Source: NJ Spotlight News
PART ONE
To train the perinatal professionals, the Quality Institute created scenarios that involved people in crisis both before and after giving birth. One scenario descries Maria, who is nine weeks pregnant with her second child, but “ultimately experiences early, worsening, and then crisis mental-health signs and symptoms” the institute notes.
The Quality Institute led training sessions that stretched over four days, largely in communities in Essex, Union and Morris counties, it said. As a result, 90 perinatal community health workers were certified in pregnancy-related mental health first aid.
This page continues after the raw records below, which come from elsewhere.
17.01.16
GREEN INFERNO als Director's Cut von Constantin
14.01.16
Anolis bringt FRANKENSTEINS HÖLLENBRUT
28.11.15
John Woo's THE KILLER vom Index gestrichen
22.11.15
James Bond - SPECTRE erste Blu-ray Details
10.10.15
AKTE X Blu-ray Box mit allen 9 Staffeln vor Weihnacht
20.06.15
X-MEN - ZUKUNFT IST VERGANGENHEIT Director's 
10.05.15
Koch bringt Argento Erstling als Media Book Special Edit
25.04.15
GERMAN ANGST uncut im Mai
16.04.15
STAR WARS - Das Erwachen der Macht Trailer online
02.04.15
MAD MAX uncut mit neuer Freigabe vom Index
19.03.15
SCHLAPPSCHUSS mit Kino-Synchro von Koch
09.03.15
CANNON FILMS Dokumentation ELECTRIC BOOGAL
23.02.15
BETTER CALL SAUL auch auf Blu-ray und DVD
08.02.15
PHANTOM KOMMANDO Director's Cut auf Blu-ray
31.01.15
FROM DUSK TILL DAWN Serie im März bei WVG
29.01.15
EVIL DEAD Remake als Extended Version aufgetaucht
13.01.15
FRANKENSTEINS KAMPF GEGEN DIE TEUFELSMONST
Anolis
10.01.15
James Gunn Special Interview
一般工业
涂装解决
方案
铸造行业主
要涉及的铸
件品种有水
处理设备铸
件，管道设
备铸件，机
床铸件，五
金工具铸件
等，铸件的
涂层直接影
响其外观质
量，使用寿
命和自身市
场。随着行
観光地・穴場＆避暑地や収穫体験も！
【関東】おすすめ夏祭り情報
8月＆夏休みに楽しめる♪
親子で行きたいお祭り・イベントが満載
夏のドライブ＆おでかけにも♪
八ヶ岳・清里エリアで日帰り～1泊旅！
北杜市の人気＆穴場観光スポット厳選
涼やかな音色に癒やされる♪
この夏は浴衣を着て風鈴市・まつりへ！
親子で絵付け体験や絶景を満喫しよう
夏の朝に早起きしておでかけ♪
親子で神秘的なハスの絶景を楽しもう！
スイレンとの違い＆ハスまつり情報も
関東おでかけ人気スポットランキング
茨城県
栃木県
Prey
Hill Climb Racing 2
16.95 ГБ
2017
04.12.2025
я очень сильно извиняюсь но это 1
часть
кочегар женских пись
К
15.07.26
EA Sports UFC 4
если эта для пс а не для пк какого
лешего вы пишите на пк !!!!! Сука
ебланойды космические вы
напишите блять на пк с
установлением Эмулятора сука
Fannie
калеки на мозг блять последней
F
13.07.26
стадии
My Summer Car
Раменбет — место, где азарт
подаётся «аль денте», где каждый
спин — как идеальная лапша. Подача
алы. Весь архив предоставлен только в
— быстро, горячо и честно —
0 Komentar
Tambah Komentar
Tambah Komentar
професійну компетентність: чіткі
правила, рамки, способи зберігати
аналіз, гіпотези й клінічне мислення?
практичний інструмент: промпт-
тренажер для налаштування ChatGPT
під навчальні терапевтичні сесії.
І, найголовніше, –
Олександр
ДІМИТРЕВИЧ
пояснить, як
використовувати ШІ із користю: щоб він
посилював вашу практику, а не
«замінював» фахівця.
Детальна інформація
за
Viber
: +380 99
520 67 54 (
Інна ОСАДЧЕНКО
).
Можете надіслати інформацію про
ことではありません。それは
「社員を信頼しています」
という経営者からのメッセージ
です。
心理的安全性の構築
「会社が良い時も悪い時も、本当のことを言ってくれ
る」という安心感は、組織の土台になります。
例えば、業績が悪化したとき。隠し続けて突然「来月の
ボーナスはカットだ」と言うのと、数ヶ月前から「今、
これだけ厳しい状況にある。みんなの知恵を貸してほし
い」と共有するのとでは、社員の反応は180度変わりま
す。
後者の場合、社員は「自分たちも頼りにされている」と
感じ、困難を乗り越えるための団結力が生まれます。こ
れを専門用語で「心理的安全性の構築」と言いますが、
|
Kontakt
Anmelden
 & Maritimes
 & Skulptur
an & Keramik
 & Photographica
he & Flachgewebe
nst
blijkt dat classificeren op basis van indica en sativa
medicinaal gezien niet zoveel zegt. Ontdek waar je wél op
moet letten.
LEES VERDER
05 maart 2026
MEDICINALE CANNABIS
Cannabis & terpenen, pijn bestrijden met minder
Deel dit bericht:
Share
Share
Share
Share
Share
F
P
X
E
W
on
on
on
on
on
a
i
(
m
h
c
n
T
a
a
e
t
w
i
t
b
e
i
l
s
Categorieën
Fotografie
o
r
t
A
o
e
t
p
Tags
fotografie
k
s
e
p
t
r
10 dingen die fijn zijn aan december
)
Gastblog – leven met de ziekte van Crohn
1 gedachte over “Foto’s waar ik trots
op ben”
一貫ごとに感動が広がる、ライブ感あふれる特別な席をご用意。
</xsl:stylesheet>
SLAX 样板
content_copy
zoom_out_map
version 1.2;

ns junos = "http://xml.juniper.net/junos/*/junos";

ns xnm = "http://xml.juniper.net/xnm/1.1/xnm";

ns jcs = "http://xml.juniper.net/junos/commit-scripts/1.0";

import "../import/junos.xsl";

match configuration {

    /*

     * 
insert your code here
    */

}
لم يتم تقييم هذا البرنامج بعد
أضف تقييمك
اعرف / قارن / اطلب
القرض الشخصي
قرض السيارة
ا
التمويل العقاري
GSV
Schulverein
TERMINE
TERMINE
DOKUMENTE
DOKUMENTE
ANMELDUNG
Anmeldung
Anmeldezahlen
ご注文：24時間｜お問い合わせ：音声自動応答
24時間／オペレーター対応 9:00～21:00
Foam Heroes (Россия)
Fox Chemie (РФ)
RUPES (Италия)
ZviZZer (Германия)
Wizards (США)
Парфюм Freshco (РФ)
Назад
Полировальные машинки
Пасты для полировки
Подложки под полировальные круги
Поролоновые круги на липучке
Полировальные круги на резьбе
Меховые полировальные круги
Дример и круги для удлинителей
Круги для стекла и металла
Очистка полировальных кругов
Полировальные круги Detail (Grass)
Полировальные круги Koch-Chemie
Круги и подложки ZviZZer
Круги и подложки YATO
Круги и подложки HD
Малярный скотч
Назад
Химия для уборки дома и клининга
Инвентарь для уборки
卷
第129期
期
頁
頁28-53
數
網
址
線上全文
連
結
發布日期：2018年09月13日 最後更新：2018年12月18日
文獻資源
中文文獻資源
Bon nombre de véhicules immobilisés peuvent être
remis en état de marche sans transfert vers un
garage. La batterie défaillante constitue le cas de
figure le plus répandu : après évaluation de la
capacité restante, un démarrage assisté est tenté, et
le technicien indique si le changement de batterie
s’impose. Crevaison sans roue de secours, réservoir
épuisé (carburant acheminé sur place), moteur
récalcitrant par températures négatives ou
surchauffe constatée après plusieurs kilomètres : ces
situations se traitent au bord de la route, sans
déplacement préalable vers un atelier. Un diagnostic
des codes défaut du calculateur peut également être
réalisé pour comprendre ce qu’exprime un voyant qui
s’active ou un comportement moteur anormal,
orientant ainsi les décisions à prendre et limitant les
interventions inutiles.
Surveys and interviews with these workers showed almost everyone learned something about mental health, the related stigma and how to help those who suffer from psychological issues when pregnant. More than nine out of 10 said they also gained an understanding of the community resources that are available to help patients who are struggling, according to the institute. Many trained also said they found the experiencing empowering and confidence-building.
When surveyed three to six months later, participants said they continued to use the skills they learned when working with pregnant clients, the Quality Institute reported. “Adding maternity-specific scenarios to the existing Mental Health First Aid curriculum is an immediate way to provide mental health education to perinatal community health workers,” the Quality Institute wrote in a white paper on the program.
Linda Schwimmer, the president and CEO of the institute, said they are continuing to conduct training sessions in New Jersey, thanks in part to funding from the Healthcare Foundation of New Jersey. The institute has also hired the South Jersey Perinatal Consortia, a collaboration involving health care clinicians and providers, to train the professionals who lead wrap-around programs for those who go through pregnancy with substance abuse issues, she said.
Earlier this month the institute’s perinatal training model was approved by the National Council for Mental Wellbeing for use nationwide. America has for years had the highest maternal-mortality rate of any wealthy nation and this gap is growing, according to the Commonwealth Fund foundation, with nearly 24 deaths per 100,000 live births here as of 2022, more than three times that of the United Kingdom, Sweden and Switzerland and 10 times that of Australia.
“As a certified instructor who helped pilot these new scenarios, it’s gratifying that our work at the Quality Institute will now support efforts throughout the country to address maternal mental health,” Pierre-Jacques wrote.